Any advice please? What should we do with the 30k? Top up the premium bonds to max? Put into an ISA? We might downsize a bit in a few years. I just feel we aren’t making the most of managing our money.

OP posts:
NoBinturongsHereMate · 20/01/2024 14:06

To make a plan, you need to be more certain about where you are starting from. Check your state pension forecasts and find out how much is in the final salary pensions (and what age you can take them).

Pensions or ISA (do you currently have a cash one, stocks and shares or both) are likely to be the best options for a lump sum investment. Premium bonds are an OK place for an emergency fund because of the easy access, but the return isn't great.

EdgarsTale · 20/01/2024 14:18

You really need to know what annual amount you’ll be getting from your DB pensions. It’s hard to plan without knowing this. I get an annual statement which tells me what I’ll get at retirement age. Do you not get this?

I pay extra into my work DB pension for tax reasons, so you could do this.

Snowflake760 · 20/01/2024 15:10

You are unlikely to get a ‘value’ from the defined benefit scheme. Instead they’ll tell you what your pension will be per year at age X with a lump sum of Y. As pp has said this will normally be in an annual statement of benefit (I think they save the term ‘value’ for when you need a figure for valuations eg in a divorce). Depending on the retirement age of these schemes, you may wish to see how you are impacted if you take them early (a reduction will be applied) or late (you’ll get more)

You should also get a statement of how much is in the defined contribution scheme . As these work like a saving plan you don’t get a reduction/increase in the same way you do for a defined benefit. Once the money is gone, it’s gone. I believe the general rule is 4% a year withdrawal will allow the capital to stay intact.

Finally get a state pension forecast which will tell you what you’ll receive at what age and if you need to top up any contributions.

NoBinturongsHereMate · 20/01/2024 17:53

you may wish to see how you are impacted if you take them early (a reduction will be applied) or late (you’ll get more)

Depends on the scheme. All reduce for taking early, but in some you don't get more for taking it late.

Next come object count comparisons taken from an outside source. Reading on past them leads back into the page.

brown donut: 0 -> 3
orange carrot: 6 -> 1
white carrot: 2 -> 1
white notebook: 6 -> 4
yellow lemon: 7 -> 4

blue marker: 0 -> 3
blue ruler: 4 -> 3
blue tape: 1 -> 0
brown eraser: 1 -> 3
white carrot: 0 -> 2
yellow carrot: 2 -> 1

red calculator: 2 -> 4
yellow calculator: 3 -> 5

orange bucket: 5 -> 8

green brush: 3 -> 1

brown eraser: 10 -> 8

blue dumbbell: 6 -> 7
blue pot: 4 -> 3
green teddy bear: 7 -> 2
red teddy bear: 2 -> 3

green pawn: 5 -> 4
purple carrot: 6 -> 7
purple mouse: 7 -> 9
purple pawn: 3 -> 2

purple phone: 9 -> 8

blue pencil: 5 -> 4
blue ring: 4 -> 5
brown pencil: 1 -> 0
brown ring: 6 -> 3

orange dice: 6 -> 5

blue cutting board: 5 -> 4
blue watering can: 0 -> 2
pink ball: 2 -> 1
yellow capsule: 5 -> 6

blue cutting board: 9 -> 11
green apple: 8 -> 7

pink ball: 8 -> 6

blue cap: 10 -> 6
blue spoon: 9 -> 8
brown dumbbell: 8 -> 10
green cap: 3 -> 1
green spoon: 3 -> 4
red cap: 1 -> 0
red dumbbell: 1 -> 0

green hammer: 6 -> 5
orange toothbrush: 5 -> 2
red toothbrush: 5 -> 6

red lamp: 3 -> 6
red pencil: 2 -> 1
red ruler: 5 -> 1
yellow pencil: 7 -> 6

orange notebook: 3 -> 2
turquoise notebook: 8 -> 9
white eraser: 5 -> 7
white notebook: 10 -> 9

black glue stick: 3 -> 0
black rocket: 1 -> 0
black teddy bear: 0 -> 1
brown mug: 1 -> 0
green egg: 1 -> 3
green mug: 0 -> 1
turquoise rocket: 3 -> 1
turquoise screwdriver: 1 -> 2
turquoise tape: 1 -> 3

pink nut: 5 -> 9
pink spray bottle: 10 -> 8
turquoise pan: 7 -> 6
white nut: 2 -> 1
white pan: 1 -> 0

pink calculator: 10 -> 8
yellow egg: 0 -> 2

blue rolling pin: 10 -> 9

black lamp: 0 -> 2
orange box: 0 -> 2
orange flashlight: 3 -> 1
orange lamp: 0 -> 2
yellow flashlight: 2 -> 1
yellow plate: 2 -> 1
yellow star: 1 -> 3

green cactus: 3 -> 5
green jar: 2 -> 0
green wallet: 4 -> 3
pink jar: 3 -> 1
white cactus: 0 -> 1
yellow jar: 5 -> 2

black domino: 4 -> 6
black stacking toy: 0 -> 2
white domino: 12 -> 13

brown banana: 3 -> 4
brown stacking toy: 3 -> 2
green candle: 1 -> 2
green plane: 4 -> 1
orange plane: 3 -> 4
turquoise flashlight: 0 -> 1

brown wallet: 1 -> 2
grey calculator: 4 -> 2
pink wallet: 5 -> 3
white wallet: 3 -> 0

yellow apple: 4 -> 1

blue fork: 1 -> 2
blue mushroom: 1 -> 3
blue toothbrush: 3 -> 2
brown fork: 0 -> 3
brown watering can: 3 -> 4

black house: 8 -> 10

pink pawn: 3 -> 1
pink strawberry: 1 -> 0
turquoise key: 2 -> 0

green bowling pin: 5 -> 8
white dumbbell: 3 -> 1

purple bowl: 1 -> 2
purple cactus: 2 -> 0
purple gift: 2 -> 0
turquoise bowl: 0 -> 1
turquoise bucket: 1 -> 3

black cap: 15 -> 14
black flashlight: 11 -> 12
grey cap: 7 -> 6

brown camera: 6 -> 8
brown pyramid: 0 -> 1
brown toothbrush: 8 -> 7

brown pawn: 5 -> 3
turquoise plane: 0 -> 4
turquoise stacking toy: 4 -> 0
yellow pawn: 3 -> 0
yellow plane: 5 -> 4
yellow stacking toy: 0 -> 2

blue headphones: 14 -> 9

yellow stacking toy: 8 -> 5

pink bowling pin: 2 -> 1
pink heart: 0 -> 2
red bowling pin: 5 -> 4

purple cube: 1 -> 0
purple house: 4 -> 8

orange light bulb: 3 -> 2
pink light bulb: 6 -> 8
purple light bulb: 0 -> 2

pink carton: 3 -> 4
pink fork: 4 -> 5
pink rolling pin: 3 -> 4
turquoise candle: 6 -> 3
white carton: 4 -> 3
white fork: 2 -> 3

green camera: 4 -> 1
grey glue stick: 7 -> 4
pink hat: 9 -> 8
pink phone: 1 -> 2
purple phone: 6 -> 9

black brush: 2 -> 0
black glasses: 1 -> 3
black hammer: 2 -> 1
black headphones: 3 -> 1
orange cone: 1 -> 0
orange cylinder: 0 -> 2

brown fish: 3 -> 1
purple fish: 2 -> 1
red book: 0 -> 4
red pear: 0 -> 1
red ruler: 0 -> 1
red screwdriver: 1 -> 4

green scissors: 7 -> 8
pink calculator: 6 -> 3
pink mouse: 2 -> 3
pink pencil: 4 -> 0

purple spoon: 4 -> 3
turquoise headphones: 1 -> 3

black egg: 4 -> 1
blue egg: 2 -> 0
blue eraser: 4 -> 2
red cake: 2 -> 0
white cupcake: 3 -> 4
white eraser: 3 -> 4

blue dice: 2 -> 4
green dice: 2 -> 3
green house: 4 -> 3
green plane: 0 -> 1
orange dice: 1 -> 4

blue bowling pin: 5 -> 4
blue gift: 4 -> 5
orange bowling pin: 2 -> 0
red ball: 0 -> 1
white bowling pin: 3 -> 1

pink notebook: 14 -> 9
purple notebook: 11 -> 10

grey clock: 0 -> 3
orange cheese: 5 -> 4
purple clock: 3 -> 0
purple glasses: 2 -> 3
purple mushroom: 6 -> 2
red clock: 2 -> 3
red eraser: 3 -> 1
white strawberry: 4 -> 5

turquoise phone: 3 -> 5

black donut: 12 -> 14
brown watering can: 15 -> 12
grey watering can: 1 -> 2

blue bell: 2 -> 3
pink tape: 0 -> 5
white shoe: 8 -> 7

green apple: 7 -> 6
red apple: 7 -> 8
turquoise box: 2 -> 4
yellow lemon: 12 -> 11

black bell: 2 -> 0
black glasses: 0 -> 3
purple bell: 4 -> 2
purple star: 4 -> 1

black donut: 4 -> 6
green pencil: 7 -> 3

Chewbecca · 20/01/2024 18:00

Focus on understanding the final salary / DB pensions first.
Don't try to understand the 'pot size', find out how much they will pay per year and from when. E.g. will they pay £6,000 per year, index linked from age 60?
Also check your state pension entitlement on gov.uk. Don't make any assumptions about your entitlement, the only way to know is to log in and obtain your personal forecast.
You then want to get an idea of how much income you will need in retirement and the years between now and retirement - potentially for you (adult children and no mortgage?) those outgoings might not change too much?
You can then do a model of income per year and outgoings per year. Don't forget tax.
Then you can play around with this model, see if you could retire earlier, see how much top up from savings / other pensions you need per year. See what happens if you reduce your income.
Hope that makes sense. Have a go.

forcedfun · 20/01/2024 18:07

I think the obvious answer is that there are some quite substantial missing pieces of information - you need to contact all the pension schemes and find out exactly what you have.

The two final salary schemes are likely to pay a reasonable amount.

And could your husband shift job or reduce hours as a halfway house?